I'm going to be the one who pivots and (somewhat) disagrees with your post (hey, that's what this message board is for, right!?)
Man, I have so much to unpack here. (And none of this is meant to be personal... just a reaction to the post above.)
First off, what is the love affair with comparing different generations and their equivalent suffering? Isn't it a little silly to think that the generations following our own "should" experience terrible adversity and adverse situations simply because we did? And isn't it a bit short-sighted to think that they aren't? Life is beautiful and it sucks. This is as true now as it was back then, and then, and then, and the 'then' before then. Sure, kids have the internet and iPads now. So? They're still experiencing hardships and challenges that we didn't when we were kids. Things shift, evolve, and hopefully progress as we move forward.
The hypersensitivity can equally be placed on the older generations, who might feel like their trials and tribulations aren't being recognized enough.
The "participation ribbon/coddled to" comments are always laughable to me. Who is doing that? The kids? Are the 5 year olds getting together, creating a youth soccer/basketball/football league, writing up the bylaws, creating a schedule, organizing the whole thing with games and instruction, simply so they can play to a tie and hand out ribbons (that they saved up money from their piggy banks to get)?? Who is doing the coddling?
What I gleaned from the Gard/Wisconsin situation wasn't the seniors being babies. It was a lack of communication and trust. These things run both ways. Of course the players should be held accountable to their actions.
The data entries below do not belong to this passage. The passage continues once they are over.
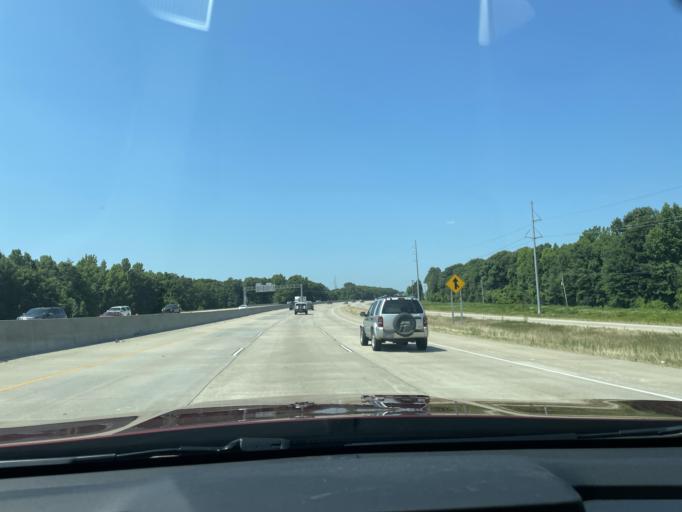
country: US
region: Arkansas
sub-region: Pulaski County
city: Jacksonville
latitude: 34.8592
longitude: -92.1314
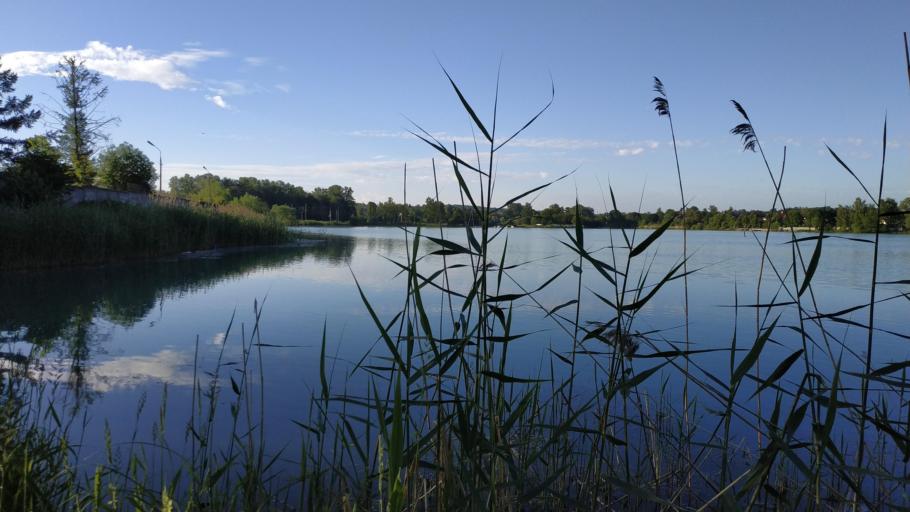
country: RU
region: St.-Petersburg
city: Krasnoye Selo
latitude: 59.7273
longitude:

They should be able to withstand adversity and "take it on the chin" every so often. But so should the coaches and instructors that lead them. A good locker room is built on a foundation of 'us' and not 'you'. It looks like that foundation was cracking up there.
Simply look at what Coach Allen* is doing here at IU. Many/Most(?...but not all, to be fair) of his players would run through a brick wall for him. He has earned their trust because he has been open and honest with them. People want to play for him because he says what he means and means what he says. At the end of the day, it's not just about coach/player; it's a human-human connection and relationship. [*Coach Woodson as well, although obviously early in his IU career.]
Do I think Coach Gard should be run out of Madison because of this conversation? Of course not. He rubbed the players the wrong way. So be it. Hopefully it's a learning experience for everyone involved.
Now do I think Coach Gard should be run out of Madison because IU consistently whips his team's ass like it's the 1980s? Hell yes.